**Exercise input:**
= = = = =
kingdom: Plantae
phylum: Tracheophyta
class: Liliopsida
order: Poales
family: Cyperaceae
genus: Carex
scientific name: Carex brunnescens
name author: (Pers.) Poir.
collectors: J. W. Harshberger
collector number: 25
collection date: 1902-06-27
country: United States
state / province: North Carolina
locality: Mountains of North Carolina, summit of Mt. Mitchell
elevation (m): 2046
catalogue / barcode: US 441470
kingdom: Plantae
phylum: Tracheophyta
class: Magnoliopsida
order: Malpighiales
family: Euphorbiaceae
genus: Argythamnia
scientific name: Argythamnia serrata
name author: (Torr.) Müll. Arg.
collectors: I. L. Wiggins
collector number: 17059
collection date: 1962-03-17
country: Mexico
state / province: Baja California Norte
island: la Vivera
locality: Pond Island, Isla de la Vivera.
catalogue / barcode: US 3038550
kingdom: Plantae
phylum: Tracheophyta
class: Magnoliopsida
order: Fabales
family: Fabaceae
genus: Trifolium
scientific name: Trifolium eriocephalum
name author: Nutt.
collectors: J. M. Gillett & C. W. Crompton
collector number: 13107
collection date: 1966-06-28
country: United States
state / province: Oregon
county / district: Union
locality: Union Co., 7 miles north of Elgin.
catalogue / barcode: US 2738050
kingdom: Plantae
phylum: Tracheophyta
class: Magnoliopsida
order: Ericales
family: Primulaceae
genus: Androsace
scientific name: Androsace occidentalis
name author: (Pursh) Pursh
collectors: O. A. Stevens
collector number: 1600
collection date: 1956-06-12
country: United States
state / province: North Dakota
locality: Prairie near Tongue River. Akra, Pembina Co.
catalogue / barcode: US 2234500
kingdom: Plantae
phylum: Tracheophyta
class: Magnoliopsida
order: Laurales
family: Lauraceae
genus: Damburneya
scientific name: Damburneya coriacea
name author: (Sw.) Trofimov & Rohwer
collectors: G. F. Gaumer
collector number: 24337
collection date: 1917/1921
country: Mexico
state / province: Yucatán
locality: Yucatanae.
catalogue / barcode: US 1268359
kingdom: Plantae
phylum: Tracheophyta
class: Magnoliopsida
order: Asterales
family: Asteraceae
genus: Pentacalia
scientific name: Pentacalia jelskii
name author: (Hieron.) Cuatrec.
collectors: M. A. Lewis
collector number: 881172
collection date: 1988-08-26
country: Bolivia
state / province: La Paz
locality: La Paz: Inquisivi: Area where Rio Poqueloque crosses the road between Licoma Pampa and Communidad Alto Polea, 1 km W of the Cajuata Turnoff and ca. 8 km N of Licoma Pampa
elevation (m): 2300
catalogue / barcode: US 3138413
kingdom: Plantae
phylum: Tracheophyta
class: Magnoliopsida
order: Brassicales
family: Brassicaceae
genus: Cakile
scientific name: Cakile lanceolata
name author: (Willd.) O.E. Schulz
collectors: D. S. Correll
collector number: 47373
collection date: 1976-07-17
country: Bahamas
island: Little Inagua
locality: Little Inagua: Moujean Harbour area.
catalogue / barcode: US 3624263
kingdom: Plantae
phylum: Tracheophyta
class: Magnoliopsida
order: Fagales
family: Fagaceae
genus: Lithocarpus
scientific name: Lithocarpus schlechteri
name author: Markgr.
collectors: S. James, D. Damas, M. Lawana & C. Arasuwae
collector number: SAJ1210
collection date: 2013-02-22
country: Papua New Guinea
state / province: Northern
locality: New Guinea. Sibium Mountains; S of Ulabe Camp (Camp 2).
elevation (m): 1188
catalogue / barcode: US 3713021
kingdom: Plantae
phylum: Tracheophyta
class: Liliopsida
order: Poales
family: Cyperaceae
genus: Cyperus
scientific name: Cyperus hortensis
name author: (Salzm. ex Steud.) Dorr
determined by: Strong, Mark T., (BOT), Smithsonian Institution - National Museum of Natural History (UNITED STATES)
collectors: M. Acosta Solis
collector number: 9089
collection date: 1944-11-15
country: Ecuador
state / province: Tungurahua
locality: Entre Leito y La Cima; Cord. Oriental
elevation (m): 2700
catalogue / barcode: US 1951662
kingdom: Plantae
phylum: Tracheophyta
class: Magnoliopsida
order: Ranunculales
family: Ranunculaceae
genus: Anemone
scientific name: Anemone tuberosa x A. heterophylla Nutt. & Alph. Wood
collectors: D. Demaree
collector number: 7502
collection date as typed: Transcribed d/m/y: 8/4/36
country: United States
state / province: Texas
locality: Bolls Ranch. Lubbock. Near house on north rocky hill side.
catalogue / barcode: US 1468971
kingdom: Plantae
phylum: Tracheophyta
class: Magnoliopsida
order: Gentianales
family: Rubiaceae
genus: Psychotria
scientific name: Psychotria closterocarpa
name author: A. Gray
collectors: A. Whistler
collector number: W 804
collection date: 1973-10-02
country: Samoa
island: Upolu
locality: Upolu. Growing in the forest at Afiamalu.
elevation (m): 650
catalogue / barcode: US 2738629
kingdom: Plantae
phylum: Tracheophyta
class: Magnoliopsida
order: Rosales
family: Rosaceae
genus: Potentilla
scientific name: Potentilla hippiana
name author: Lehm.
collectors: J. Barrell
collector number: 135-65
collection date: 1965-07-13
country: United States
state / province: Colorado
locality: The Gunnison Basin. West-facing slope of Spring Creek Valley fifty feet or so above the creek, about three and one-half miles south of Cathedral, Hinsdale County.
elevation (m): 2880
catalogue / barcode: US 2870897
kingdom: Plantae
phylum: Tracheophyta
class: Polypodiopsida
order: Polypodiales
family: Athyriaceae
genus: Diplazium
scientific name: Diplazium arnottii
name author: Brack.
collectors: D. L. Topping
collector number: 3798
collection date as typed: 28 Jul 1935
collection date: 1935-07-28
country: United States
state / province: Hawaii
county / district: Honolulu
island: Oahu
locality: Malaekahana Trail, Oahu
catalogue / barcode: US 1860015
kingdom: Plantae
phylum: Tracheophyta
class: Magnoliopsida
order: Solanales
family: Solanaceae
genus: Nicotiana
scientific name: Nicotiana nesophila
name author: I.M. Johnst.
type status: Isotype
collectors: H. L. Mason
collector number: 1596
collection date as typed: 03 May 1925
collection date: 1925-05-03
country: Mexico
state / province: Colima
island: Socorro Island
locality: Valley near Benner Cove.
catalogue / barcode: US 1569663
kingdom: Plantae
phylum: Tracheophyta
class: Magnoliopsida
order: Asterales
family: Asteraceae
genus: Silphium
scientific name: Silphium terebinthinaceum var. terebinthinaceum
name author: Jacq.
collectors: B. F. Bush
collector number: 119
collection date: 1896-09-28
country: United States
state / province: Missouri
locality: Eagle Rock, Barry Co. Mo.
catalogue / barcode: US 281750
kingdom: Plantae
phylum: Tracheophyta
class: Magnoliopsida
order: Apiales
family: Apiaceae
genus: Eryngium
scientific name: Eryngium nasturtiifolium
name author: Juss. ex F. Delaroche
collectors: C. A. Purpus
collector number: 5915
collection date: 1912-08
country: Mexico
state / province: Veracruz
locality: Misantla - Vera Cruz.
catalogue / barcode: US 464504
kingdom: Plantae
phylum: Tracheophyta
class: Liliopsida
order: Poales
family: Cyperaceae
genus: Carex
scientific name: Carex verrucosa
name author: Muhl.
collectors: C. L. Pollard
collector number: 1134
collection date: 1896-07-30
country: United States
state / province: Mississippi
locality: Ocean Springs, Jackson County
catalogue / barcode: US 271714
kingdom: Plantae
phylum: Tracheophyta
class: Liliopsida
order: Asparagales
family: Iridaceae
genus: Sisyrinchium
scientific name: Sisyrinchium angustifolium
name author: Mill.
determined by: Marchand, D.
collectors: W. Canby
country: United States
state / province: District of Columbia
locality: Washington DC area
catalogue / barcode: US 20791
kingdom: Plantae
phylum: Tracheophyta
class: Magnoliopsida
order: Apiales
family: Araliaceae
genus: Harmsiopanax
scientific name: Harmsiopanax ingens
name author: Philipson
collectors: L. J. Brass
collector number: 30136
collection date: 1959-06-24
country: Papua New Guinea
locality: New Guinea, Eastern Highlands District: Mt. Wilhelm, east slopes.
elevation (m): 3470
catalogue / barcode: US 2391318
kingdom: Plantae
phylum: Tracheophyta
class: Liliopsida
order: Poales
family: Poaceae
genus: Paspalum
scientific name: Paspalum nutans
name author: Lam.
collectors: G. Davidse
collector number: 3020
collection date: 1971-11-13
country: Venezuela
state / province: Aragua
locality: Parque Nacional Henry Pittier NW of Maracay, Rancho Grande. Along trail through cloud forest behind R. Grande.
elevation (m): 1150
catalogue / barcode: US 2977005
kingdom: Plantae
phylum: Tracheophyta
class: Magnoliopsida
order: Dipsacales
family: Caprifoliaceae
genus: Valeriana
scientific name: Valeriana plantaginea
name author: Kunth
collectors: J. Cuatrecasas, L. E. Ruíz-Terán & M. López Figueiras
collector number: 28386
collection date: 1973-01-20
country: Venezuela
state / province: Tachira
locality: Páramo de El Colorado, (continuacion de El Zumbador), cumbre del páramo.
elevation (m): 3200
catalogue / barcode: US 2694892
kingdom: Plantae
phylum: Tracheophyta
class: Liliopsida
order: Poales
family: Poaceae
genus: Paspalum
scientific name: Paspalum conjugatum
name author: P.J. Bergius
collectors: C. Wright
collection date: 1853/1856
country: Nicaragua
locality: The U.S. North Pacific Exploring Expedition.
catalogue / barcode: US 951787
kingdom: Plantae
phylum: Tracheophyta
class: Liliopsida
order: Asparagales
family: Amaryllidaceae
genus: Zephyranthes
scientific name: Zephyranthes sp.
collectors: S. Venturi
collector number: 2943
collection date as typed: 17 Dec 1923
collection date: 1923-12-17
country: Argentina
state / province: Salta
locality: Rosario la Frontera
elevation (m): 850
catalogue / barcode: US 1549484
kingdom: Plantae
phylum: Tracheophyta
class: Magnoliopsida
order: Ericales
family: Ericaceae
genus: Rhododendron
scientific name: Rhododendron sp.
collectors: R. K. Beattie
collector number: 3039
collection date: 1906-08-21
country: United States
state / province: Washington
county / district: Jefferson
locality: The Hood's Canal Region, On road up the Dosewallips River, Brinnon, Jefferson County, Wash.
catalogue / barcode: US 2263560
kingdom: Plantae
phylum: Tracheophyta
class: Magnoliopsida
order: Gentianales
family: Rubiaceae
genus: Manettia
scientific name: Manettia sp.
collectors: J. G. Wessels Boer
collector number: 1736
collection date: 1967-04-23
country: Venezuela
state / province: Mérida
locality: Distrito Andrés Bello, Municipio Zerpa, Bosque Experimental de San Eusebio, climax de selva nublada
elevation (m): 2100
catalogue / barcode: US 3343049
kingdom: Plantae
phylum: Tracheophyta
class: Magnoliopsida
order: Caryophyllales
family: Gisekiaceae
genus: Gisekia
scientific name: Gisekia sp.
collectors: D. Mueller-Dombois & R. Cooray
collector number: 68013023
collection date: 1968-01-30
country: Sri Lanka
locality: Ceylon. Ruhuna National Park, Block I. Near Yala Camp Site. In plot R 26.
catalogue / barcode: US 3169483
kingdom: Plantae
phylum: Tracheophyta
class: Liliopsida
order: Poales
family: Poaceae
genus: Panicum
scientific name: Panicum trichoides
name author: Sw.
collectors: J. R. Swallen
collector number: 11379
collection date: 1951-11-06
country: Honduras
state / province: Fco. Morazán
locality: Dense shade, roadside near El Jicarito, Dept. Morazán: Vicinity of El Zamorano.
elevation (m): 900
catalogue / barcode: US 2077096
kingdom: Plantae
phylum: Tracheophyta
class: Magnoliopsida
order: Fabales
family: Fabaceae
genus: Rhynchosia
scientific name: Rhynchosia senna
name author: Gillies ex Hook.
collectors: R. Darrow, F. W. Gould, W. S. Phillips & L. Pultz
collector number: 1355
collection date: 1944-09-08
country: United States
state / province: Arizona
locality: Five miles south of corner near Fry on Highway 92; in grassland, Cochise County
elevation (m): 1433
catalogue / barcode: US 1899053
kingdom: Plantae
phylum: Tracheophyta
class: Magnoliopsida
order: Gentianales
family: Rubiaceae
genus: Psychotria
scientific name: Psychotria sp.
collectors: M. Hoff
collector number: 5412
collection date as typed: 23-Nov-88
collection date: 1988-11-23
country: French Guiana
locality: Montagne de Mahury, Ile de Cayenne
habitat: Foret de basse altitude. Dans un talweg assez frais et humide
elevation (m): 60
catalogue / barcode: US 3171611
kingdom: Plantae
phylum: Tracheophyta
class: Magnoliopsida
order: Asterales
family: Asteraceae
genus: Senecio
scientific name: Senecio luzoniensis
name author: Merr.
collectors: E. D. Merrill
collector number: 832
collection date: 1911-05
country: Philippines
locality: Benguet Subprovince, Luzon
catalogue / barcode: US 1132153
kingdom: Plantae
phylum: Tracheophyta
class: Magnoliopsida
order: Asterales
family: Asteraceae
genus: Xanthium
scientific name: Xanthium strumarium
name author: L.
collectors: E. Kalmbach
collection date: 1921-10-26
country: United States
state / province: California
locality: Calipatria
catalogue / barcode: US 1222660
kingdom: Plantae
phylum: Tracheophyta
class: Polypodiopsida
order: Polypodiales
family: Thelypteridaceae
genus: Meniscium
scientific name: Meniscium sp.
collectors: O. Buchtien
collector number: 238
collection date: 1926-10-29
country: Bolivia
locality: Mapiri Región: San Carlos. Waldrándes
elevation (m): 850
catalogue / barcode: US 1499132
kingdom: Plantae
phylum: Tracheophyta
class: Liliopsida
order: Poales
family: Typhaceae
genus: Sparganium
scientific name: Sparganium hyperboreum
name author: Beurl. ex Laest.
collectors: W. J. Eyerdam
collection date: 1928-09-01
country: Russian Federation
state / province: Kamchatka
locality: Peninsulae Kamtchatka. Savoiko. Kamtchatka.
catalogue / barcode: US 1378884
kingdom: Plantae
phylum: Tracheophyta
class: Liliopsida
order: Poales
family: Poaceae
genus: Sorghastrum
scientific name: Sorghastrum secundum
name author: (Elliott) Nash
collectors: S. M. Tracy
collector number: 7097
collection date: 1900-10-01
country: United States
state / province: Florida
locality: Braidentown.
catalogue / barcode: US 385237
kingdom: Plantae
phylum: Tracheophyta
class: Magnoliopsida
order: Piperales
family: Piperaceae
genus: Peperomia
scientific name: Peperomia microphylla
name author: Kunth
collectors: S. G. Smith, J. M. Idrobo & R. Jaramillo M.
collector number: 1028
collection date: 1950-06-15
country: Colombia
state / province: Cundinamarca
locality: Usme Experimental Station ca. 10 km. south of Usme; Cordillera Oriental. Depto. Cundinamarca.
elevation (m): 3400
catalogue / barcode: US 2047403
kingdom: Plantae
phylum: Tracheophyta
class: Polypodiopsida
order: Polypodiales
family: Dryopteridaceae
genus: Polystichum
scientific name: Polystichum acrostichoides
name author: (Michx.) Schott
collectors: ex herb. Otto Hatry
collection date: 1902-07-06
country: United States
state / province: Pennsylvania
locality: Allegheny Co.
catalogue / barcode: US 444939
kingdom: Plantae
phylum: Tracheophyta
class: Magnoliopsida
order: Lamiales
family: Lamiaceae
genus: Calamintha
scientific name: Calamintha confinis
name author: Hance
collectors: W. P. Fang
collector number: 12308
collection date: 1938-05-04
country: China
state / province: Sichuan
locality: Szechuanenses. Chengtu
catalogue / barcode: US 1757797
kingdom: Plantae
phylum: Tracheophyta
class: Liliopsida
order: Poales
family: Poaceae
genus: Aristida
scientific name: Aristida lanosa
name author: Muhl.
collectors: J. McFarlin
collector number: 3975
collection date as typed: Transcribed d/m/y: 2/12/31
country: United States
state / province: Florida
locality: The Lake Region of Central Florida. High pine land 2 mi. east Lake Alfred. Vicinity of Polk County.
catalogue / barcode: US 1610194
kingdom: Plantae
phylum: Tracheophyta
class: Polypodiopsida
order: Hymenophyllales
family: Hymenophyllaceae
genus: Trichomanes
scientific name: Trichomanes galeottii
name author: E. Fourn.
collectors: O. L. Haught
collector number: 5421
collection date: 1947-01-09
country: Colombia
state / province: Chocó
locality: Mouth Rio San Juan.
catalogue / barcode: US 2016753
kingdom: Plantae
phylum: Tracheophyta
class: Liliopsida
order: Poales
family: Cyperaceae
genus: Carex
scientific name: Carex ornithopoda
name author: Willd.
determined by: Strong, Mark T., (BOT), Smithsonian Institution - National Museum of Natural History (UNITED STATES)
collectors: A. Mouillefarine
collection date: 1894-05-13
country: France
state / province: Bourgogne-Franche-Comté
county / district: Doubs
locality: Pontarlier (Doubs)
= = = = =
**Written instruction:**
Quote the data above word for word, from the line with "family: Ericaceae" to the line with "collector number: 1355", including both of those lines.

**Full answer:**
family: Ericaceae
genus: Rhododendron
scientific name: Rhododendron sp.
collectors: R. K. Beattie
collector number: 3039
collection date: 1906-08-21
country: United States
state / province: Washington
county / district: Jefferson
locality: The Hood's Canal Region, On road up the Dosewallips River, Brinnon, Jefferson County, Wash.
catalogue / barcode: US 2263560
kingdom: Plantae
phylum: Tracheophyta
class: Magnoliopsida
order: Gentianales
family: Rubiaceae
genus: Manettia
scientific name: Manettia sp.
collectors: J. G. Wessels Boer
collector number: 1736
collection date: 1967-04-23
country: Venezuela
state / province: Mérida
locality: Distrito Andrés Bello, Municipio Zerpa, Bosque Experimental de San Eusebio, climax de selva nublada
elevation (m): 2100
catalogue / barcode: US 3343049
kingdom: Plantae
phylum: Tracheophyta
class: Magnoliopsida
order: Caryophyllales
family: Gisekiaceae
genus: Gisekia
scientific name: Gisekia sp.
collectors: D. Mueller-Dombois & R. Cooray
collector number: 68013023
collection date: 1968-01-30
country: Sri Lanka
locality: Ceylon. Ruhuna National Park, Block I. Near Yala Camp Site. In plot R 26.
catalogue / barcode: US 3169483
kingdom: Plantae
phylum: Tracheophyta
class: Liliopsida
order: Poales
family: Poaceae
genus: Panicum
scientific name: Panicum trichoides
name author: Sw.
collectors: J. R. Swallen
collector number: 11379
collection date: 1951-11-06
country: Honduras
state / province: Fco. Morazán
locality: Dense shade, roadside near El Jicarito, Dept. Morazán: Vicinity of El Zamorano.
elevation (m): 900
catalogue / barcode: US 2077096
kingdom: Plantae
phylum: Tracheophyta
class: Magnoliopsida
order: Fabales
family: Fabaceae
genus: Rhynchosia
scientific name: Rhynchosia senna
name author: Gillies ex Hook.
collectors: R. Darrow, F. W. Gould, W. S. Phillips & L. Pultz
collector number: 1355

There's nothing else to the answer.